Le préfet a délivré un titre de séjour mais le requérant a contesté l’orthographe de son nom. Il estimait que son identité était erronée sur le document administratif.
La question juridique portait sur l’étendue de l’obligation d’exécution d’un arrêt en cas d’erreur matérielle sur l’identité. La cour devait déterminer si une telle erreur constituait une inexécution de sa décision.
I. L’appréciation de l’exécution matérielle de l’injonction
La cour écarte le moyen tiré de l’erreur d’identité comme obstacle à l’exécution. Elle relève que “les autorités consulaires centrafricaines ont précisé, dans une attestation de concordance du 27 juillet 2022, que ce passeport comporte une erreur d’écriture”.

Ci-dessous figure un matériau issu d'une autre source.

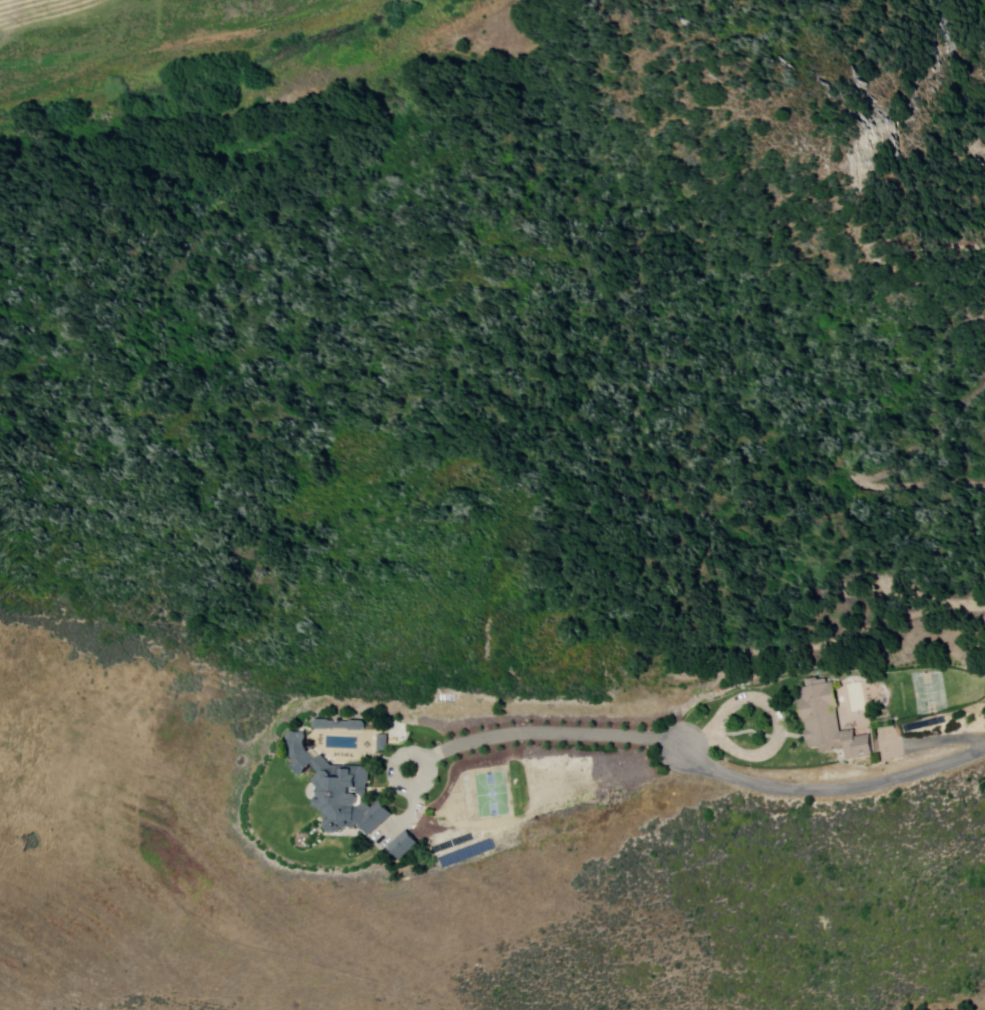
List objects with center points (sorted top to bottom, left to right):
crop: (138, 35)
park: (931, 693)
building: (830, 722)
building: (339, 725)
building: (383, 743)
road: (705, 766)
building: (339, 791)
park: (493, 796)
building: (395, 843)
building: (403, 846)

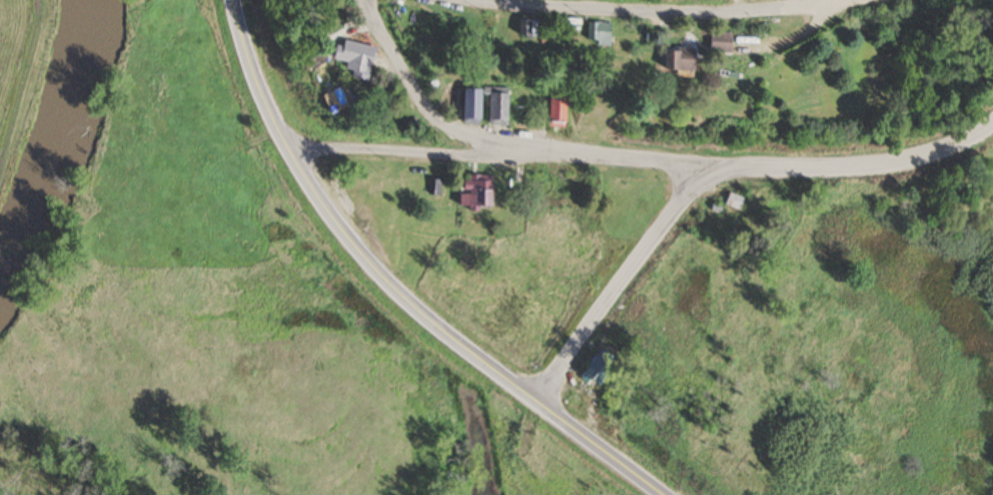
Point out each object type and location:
building: (309, 1)
road: (659, 12)
building: (526, 29)
building: (597, 35)
building: (719, 43)
building: (314, 58)
building: (351, 59)
building: (676, 62)
road: (412, 91)
building: (468, 107)
building: (495, 107)
building: (555, 110)
river: (58, 149)
road: (496, 156)
road: (711, 172)
building: (433, 187)
building: (477, 193)
building: (733, 202)
road: (392, 290)
building: (596, 368)

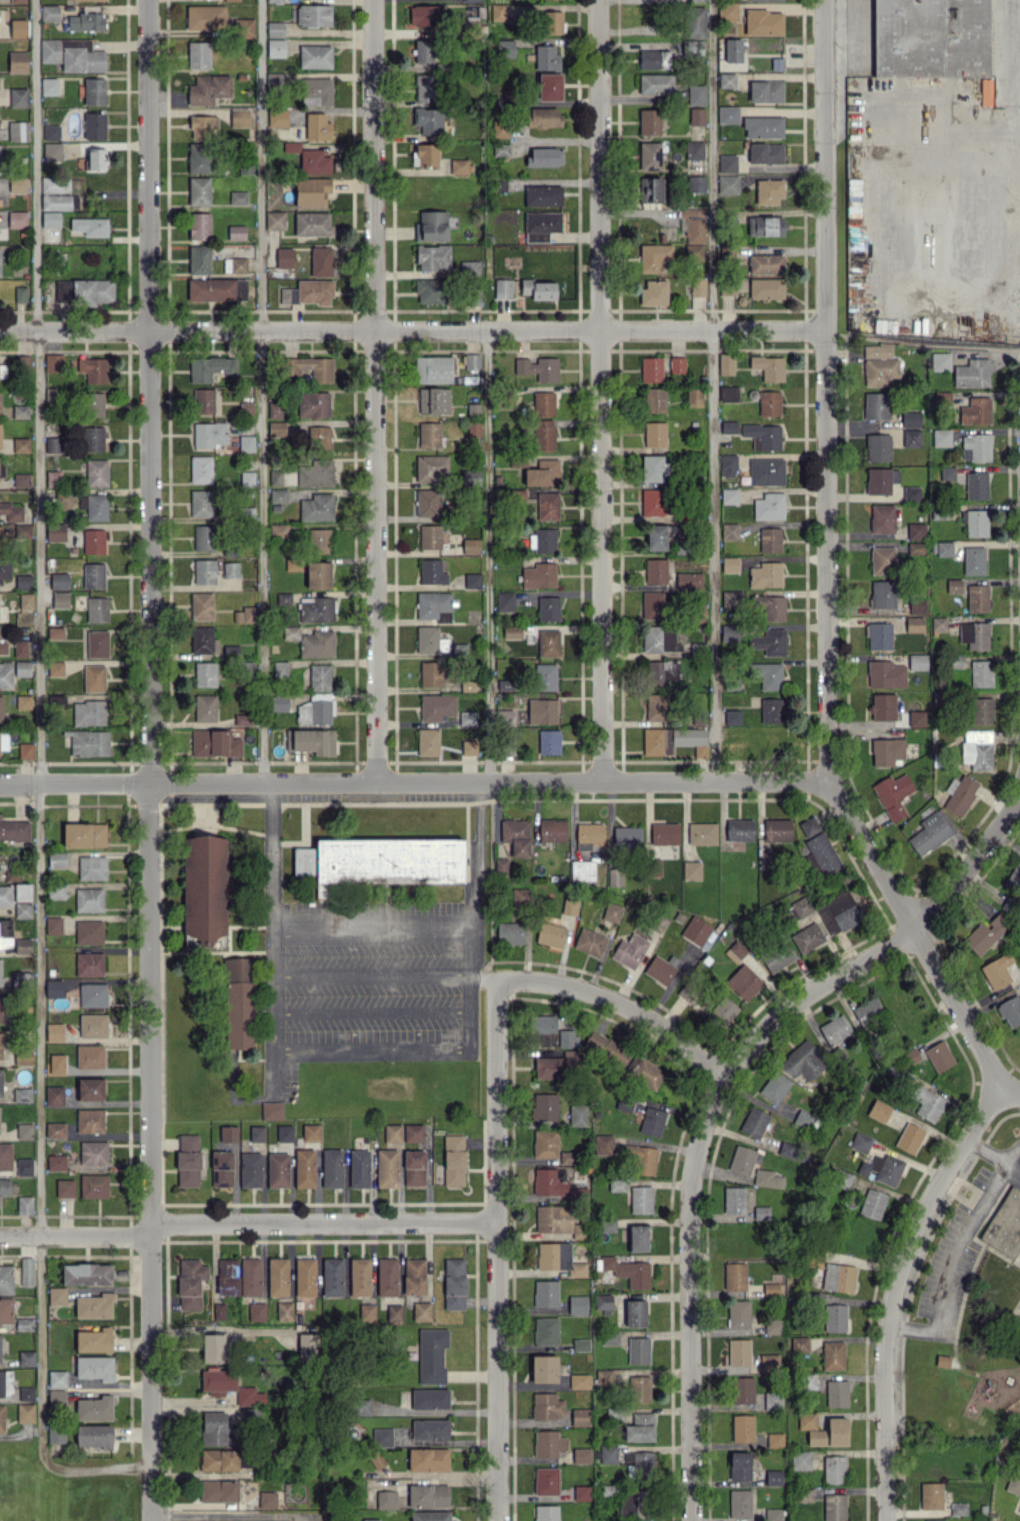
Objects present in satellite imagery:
road: (412, 329)
road: (373, 390)
road: (599, 390)
road: (713, 390)
road: (262, 391)
road: (487, 555)
road: (826, 565)
road: (150, 760)
road: (413, 781)
road: (38, 783)
road: (373, 923)
road: (470, 973)
road: (274, 977)
road: (372, 978)
road: (620, 1000)
road: (371, 1015)
road: (371, 1050)
road: (1010, 1088)
road: (719, 1089)
road: (986, 1150)
road: (1013, 1166)
road: (322, 1220)
building: (1004, 1223)
road: (74, 1235)
road: (496, 1248)
road: (954, 1255)
road: (1016, 1256)
parking lot: (956, 1258)
road: (893, 1289)
park: (966, 1301)
road: (1019, 1313)
road: (955, 1350)
building: (942, 1358)
road: (952, 1360)
road: (231, 1514)

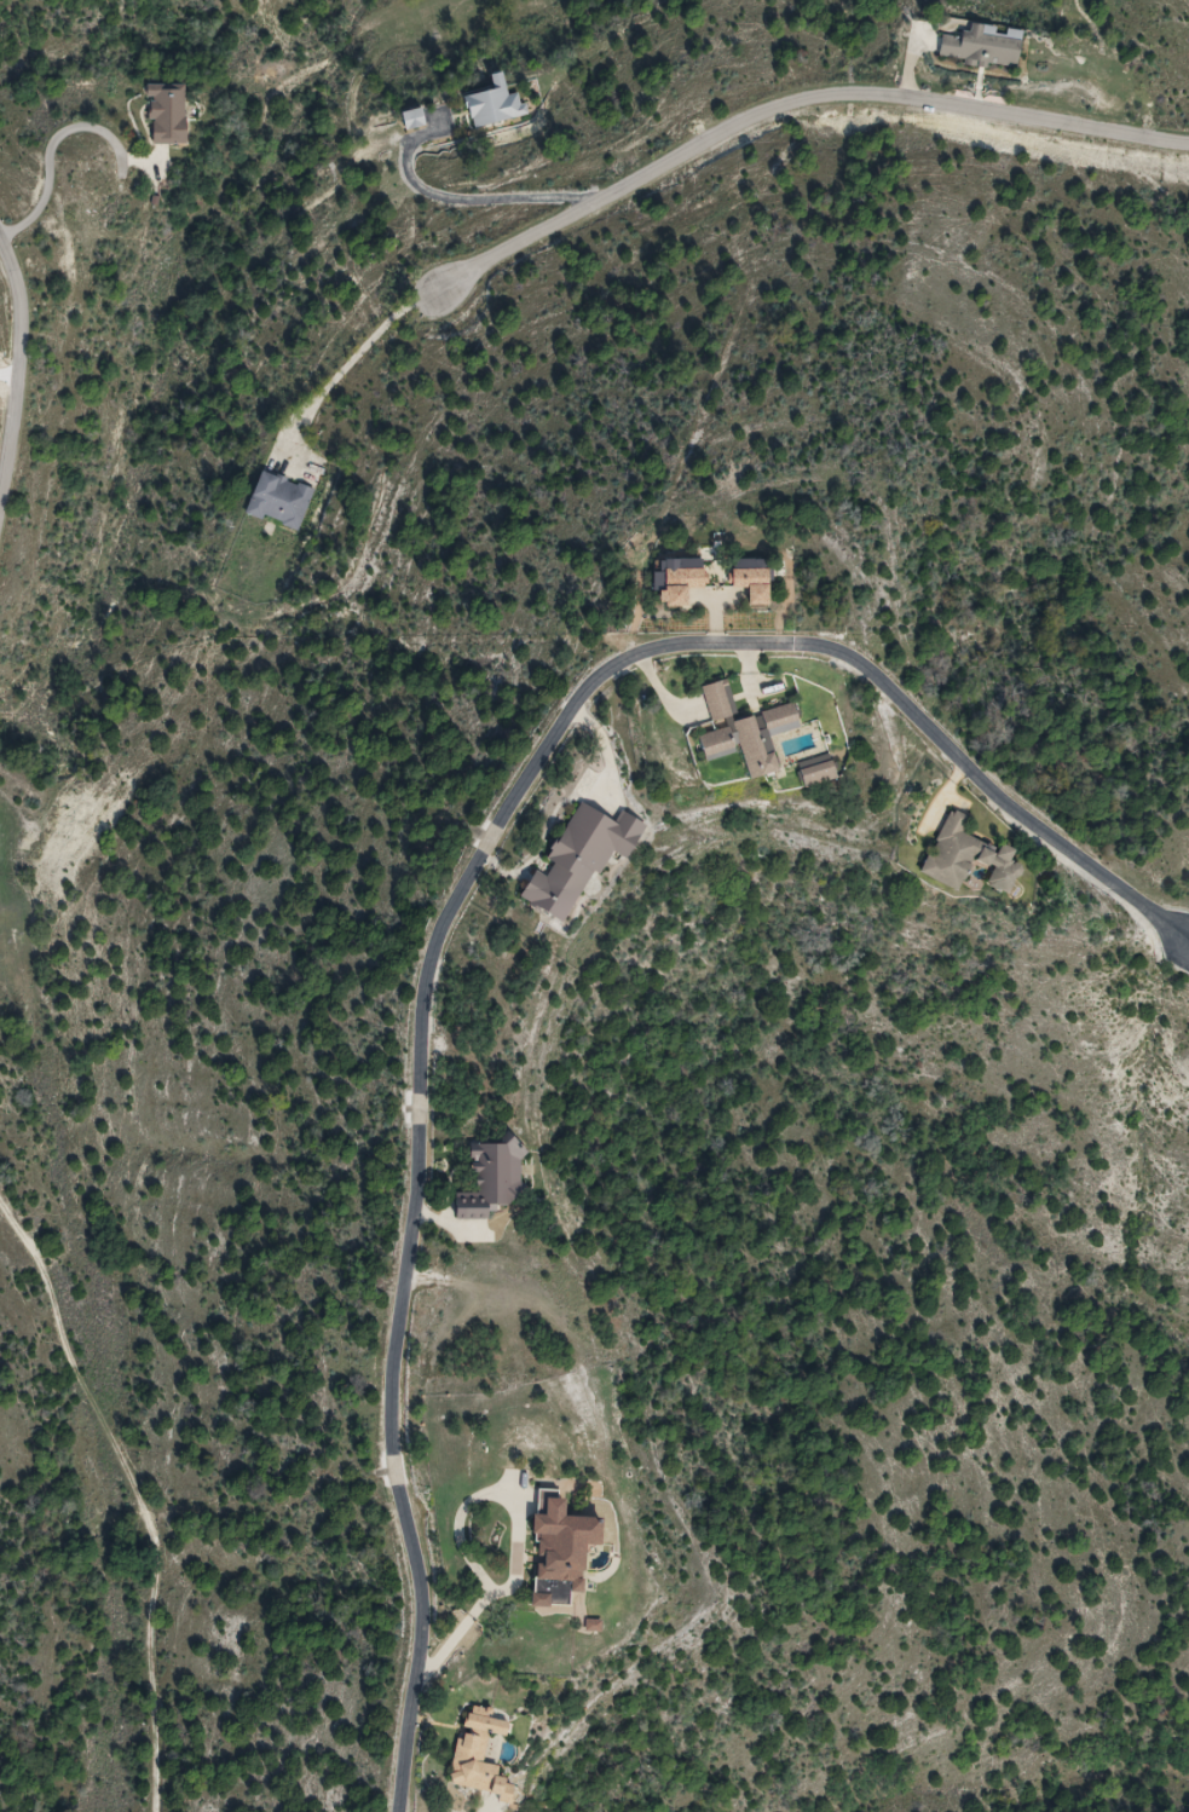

Cette analyse confère une valeur déterminante à l’attestation consulaire qui corrige l’erreur du passeport. Le sens de cette décision est d’établir que l’identité de l’intéressé est bien celle portée sur le titre.
La portée de ce raisonnement est de faire primer la rectification diplomatique sur l’erreur matérielle du document original. L’administration n’a donc pas méconnu son obligation en reprenant l’identité officielle.
II. Les conséquences procédurales de l’exécution constatée
La cour considère que “l’arrêt (…) doit être regardé comme ayant été entièrement exécuté” malgré la contestation du requérant. Cette position affirme que l’exécution s’apprécie au regard de la réalité administrative.
Le sens de cette solution est de limiter le contentieux de l’exécution aux cas d’absence totale de délivrance. La cour rejette ainsi la demande d’astreinte présentée par l’intéressé.
La portée de cet arrêt est de rappeler que l’erreur sur le nom ne rend pas le titre inexistant. L’administration satisfait à son obligation dès lors qu’elle remet un document conforme à l’état civil officiel.